Verilen görev: Aşağıdaki Kamu Denetçiliği Kurumu Kanunu konulu metni, son cümlesinin ardından sürdürün.

Kaynak metin:
******************************

• Sonuç bulunamadı

2. BÖLÜM: TÜRKİYE’DE İYİ YÖNETİM UYGULAMALARI

2.2. İyi Yönetim İle İlgili Yasal Düzenlemeler

2.2.3. Kamu Denetçiliği Kurumu Kanunu

Dünyada gittikçe yaygınlaşan ombudsman (kamu denetçiliği) kurumları temel hak ve özgürlüklerin korunmasında bireyin lehine bir durum oluşturmak ve hukukun üstünlüğü sağlamak amacıyla kamu yönetimi içerisinde iyi yönetimi teşvik etmek için önemli bir rol üstlenmiş durumdadır. Türkiye’de de 90’lı yıllardan itibaren tartışılan kurum ile ilgili düzenlemeler kamu denetçiliği adı altında anayasaya girmiştir.

Kamu Denetçiliği Kurumu görevleri itibariyle hem kamuoyu denetimini mümkün kılmakta hem de kamu yönetiminde iyi yönetim hakkının gerçekleştirilmesi yönünde bir baskı unsuru olarak işlev görmektedir.

******************************

Ham satırlar
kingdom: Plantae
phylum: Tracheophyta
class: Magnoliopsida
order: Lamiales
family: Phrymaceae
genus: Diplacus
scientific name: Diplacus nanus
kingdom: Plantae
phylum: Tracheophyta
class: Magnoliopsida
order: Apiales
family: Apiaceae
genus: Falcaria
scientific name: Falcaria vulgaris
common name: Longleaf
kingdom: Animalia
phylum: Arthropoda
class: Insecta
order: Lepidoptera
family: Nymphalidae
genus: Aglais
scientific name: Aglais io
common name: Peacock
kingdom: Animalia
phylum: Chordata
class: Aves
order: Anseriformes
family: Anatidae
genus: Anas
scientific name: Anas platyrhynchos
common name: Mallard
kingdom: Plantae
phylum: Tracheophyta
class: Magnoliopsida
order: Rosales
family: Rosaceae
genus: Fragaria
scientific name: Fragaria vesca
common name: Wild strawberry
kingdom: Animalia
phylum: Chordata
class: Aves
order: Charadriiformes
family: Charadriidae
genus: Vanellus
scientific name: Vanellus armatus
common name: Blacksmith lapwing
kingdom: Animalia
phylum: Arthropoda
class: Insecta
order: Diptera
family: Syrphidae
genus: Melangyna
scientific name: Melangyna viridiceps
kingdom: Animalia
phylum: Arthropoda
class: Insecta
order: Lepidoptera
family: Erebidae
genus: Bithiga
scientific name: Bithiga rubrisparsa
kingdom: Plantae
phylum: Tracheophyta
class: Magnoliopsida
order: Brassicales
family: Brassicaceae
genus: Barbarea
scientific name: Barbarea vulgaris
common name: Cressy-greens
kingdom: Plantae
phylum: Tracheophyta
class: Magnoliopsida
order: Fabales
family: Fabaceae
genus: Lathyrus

******************************

Alıştırmanın yanıtı:
İdari yargı sisteminin geçerli olduğu Türkiye gibi ülkelerde ise idare mahkemeleri yerindelik denetimi yapmamakta, hukuka uygun olan idari işlemi esastan incelemeksizin davacının talebini reddetmektedir. Bu durum vatandaşların mağduriyetini artırmaktadır. İyi yönetim ise idarenin daha hızlı, etkin, sorumlu, hesap verebilir, halkın katılımına açık, şeffaf bir yönetim anlayışını benimseyerek idari işlemlerde uygulamasıyla gerçekleşir. Bu kapsamda 6328 sayılı Kanun’da Kamu Denetçiliği Kurumu’nun görevi olan, ”idarenin her türlü eylem ve işlemleri ile tutum ve davranışlarını; insan haklarına dayalı adalet anlayışı içinde, hukuka ve hakkaniyete uygunluk yönlerinden incelemek‟ maddesi iyi yönetim tanımı içinde değerlendirilebilir.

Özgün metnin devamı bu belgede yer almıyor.